The heads of the state chambers did not object to salary increases. Ultimately, as is well known, they approved themselves up to 60 percent higher compensation. It was all about Mahrer’s appearance. About his “dilettantish communication”, as the Upper Austrian head of the chamber, Doris Hummer, put it. To say that salaries would only rise by 2.1 percent but to suggest that the 4.2 percent increase would only be delayed for six months was, to put it politely, deliberately misleading. Such a “sleight of hand,” as some have called it, costs trust.

Apparently, some anger towards Mahrer has been building up for a long time in the state chambers, but especially within the ÖVP. This has now discharged in one go. Behind closed doors from the ÖVP, it has been said for some time that Mahrer might not be entirely averse to a move to the Federal Chancellery. That dream, if it was ever dreamed at all, is now over once and for all.

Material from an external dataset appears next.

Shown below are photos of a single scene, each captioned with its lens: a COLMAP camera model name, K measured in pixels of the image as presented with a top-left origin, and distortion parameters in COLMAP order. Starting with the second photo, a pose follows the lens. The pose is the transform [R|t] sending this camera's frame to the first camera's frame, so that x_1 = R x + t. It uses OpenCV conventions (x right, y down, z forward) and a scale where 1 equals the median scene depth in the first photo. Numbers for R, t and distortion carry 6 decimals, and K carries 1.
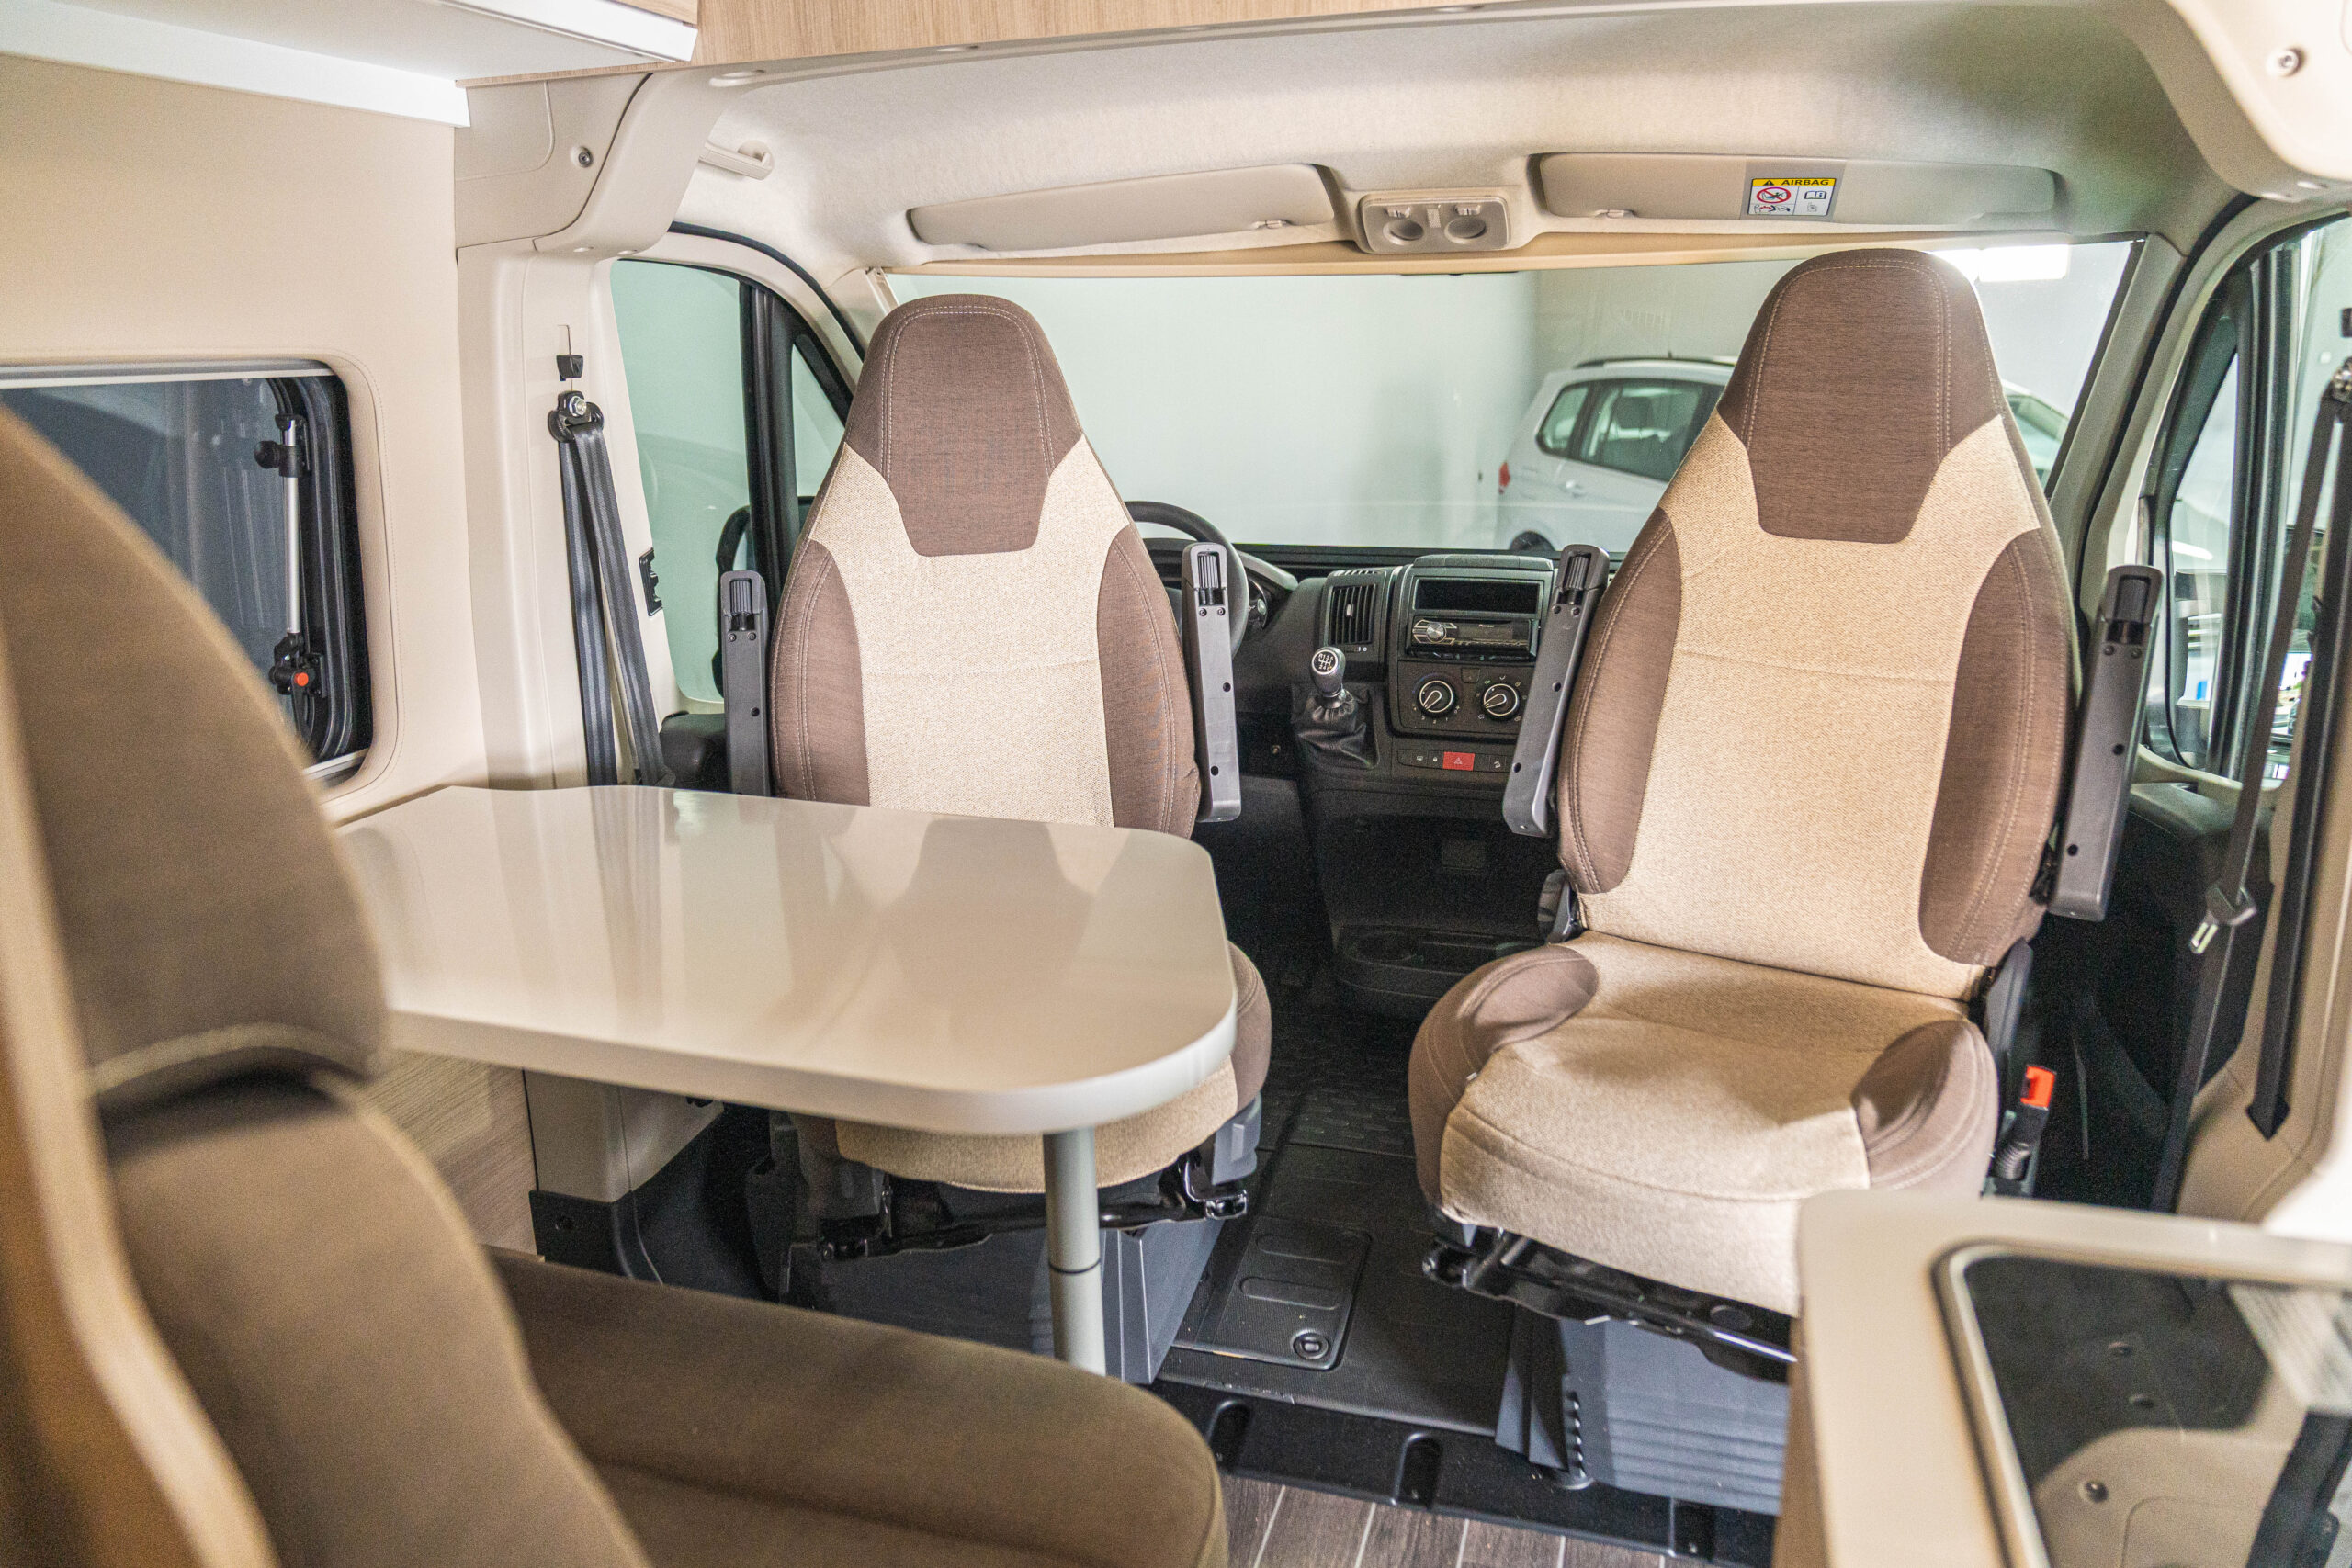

And since the beginning of his presidency, Mahrer has never really warmed up to the state chamber officials. “Many small and medium-sized companies no longer feel represented by the Federal Chamber,” said a medium-sized company from Upper Austria recently. Mahrer was seen within his own ranks as a mouthpiece for large companies.

However, things are seen very differently in large industrial companies. The first to loudly criticize were the presidents of the Vienna and Upper Austrian Industrial Association last week. The image that appears to the outsider is that of a completely divided entrepreneurial wing. Because those who see themselves as representatives of the economy have worked the most hard on each other. Industry against the chamber, parts of the ÖVP against the chamber and the chamber against itself.

And the entrepreneurs in this country look on, shaking their heads.